Nazi guard, 101, jailed over 3,500 Holocaust murders
Five years for concentration camp horrors
A 101-yeAr-old former Nazi concentration camp guard was sentenced to jail yesterday for his part in 3,500 murders during the Holocaust.
Josef Schuetz, the oldest person ever tried for Nazi-era crimes, served at Sachsenhausen in Germany between 1942 and 1945.
He had pleaded total innocence, claiming he had worked as a farm hand during the war despite historical documents proving otherwise. At the close of this trial on Monday he had said: ‘I don’t know why I am here.’
But presiding judge Udo Lechtermann said yesterday he was convinced Schuetz had been at the camp and ‘supported’ the atrocities committed there.
‘You watched prisoners being tortured and killed before your eyes,’ Judge lechtermann said.
‘Anyone who tried to escape from the camp was shot.
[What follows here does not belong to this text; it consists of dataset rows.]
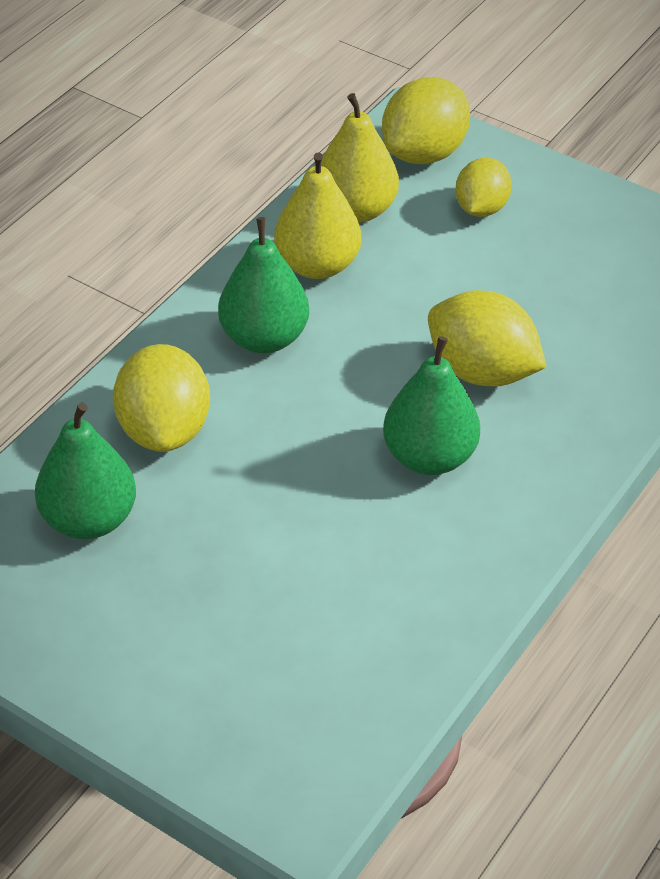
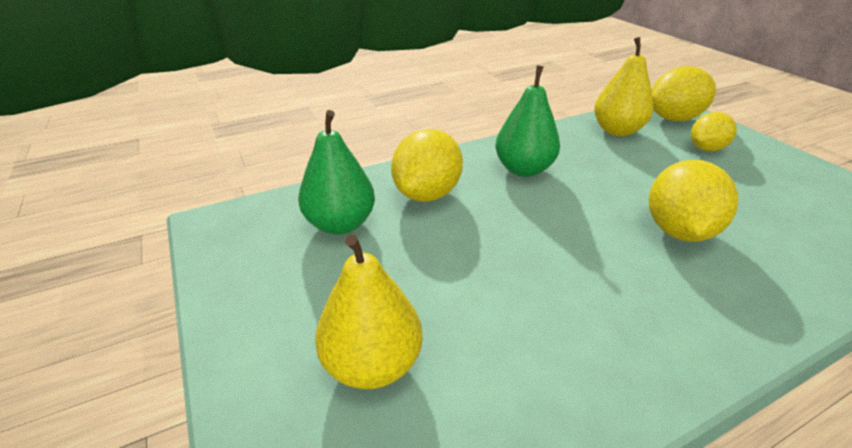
camera: 30 degrees right, 10 degrees down
yellow pear [274,152,361,279] -> yellow pear moved to [315,235,423,389]
green pear [383,336,480,475] -> none
yellow lemon [428,290,546,386] -> yellow lemon turned 45 degrees clockwise [649,160,738,242]

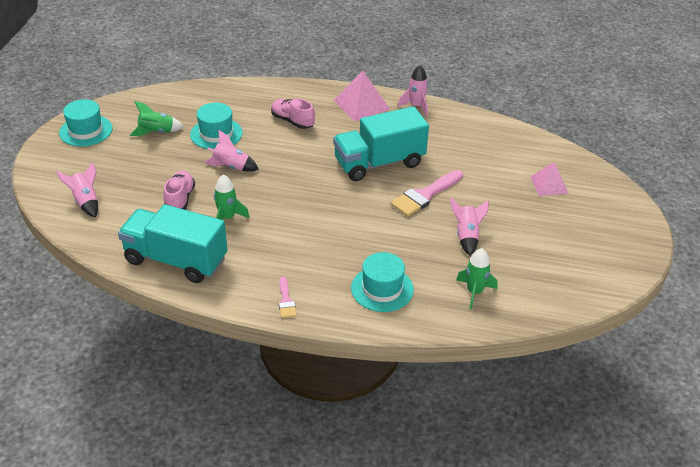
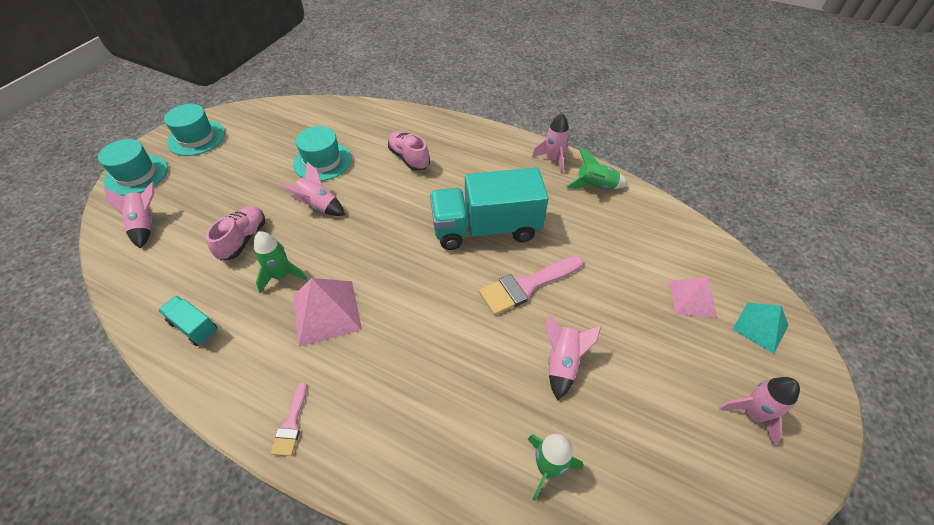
camera: 15 degrees right, 10 degrees up
turquoise truck [118,204,228,283] -> turquoise truck [158,296,217,346], size x0.46
green rocket [130,101,184,136] -> green rocket moved to [566,148,628,189]
pink pyramid [334,71,390,121] -> pink pyramid moved to [293,278,362,347]
turquoise hat [351,252,414,312] -> turquoise hat moved to [98,139,168,196]
none -> pink rocket [719,377,800,446]
none -> turquoise pyramid [732,303,788,353]

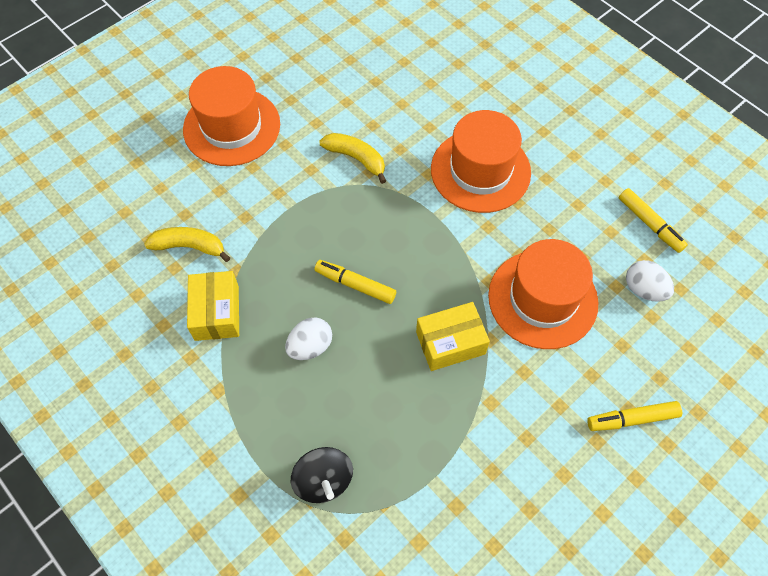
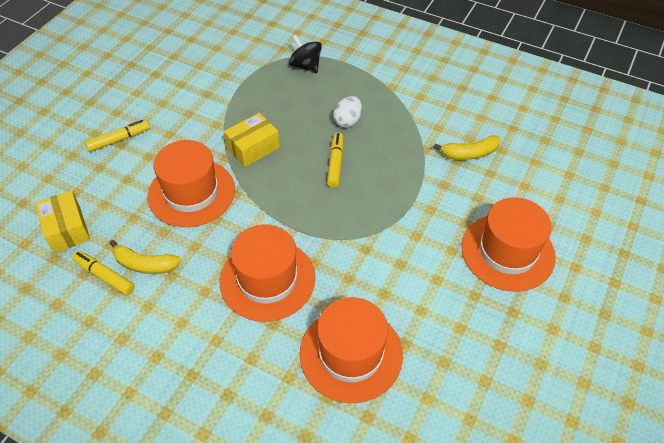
camera: 160 degrees right, 10 degrees down
yellow box [187,271,239,341] -> yellow box moved to [35,191,90,253]
yellow marker [315,260,396,304] -> yellow marker turned 90 degrees counterclockwise [327,132,343,188]
yellow banana [319,133,386,184] -> yellow banana moved to [110,240,181,274]
white egg [626,260,674,302] -> none
none -> orange hat [300,297,403,403]

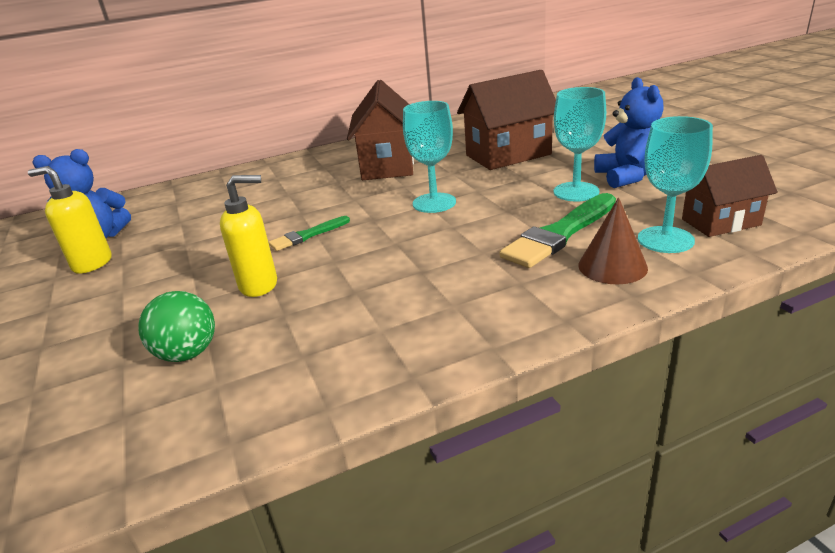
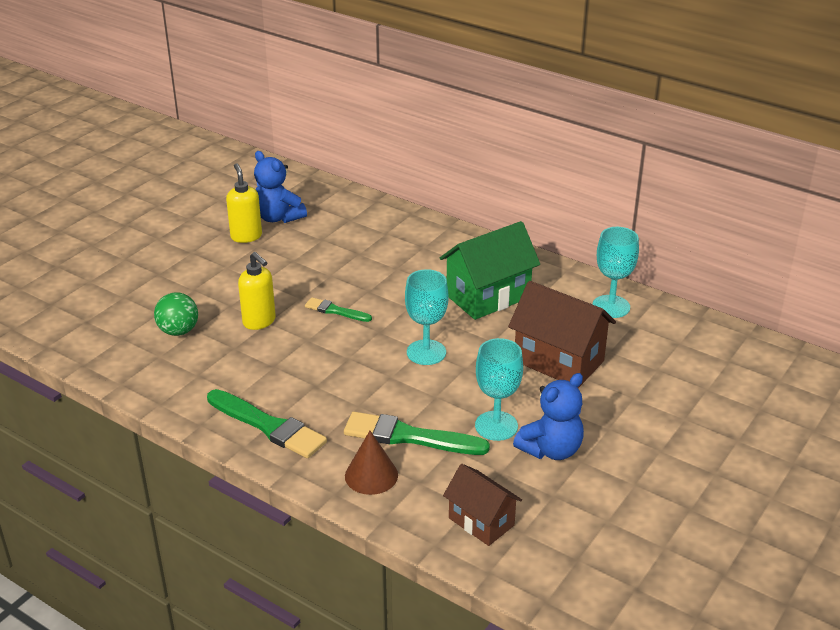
camera: 55 degrees right, 5 degrees up
brown house [347,80,414,180] -> green house [440,221,540,320]
turquoise goblet [638,116,713,253] -> turquoise goblet moved to [592,227,639,318]
none -> green brush [207,389,327,458]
So every guard was actively involved in these murders.’
Lithuanian-born Schuetz was handed a five-year jail sentence for being an accessory to murder, but he is unlikely to serve it behind bars given his age.
His lawyer Stefan Waterkamp said he would appeal, meaning the sentence will not be enforced until next year at the earliest.
Schuetz was a low-ranking SS guard and started working at the camp in oranienburg, north of Berlin, when he was 21.
Some 20,000 out of 200,000 prisoners, including Jews and other enemies of the reich, perished there – from forced labour, murder, medical experiments, hunger or disease.
Schuetz showed no emotion as the court, in a converted sports hall near Berlin to accommodate his mobility and medical needs, read out his fate.
During the trial – postponed several times because of his health – he made several inconsistent statements about his past, complaining that his head was getting ‘mixed up’.
After the war, Schuetz spent time in a russian prison camp, then worked as a farmer and a locksmith in Germany.
German prosecutors are racing to bring the last surviving Nazi perpetrators to justice before they die.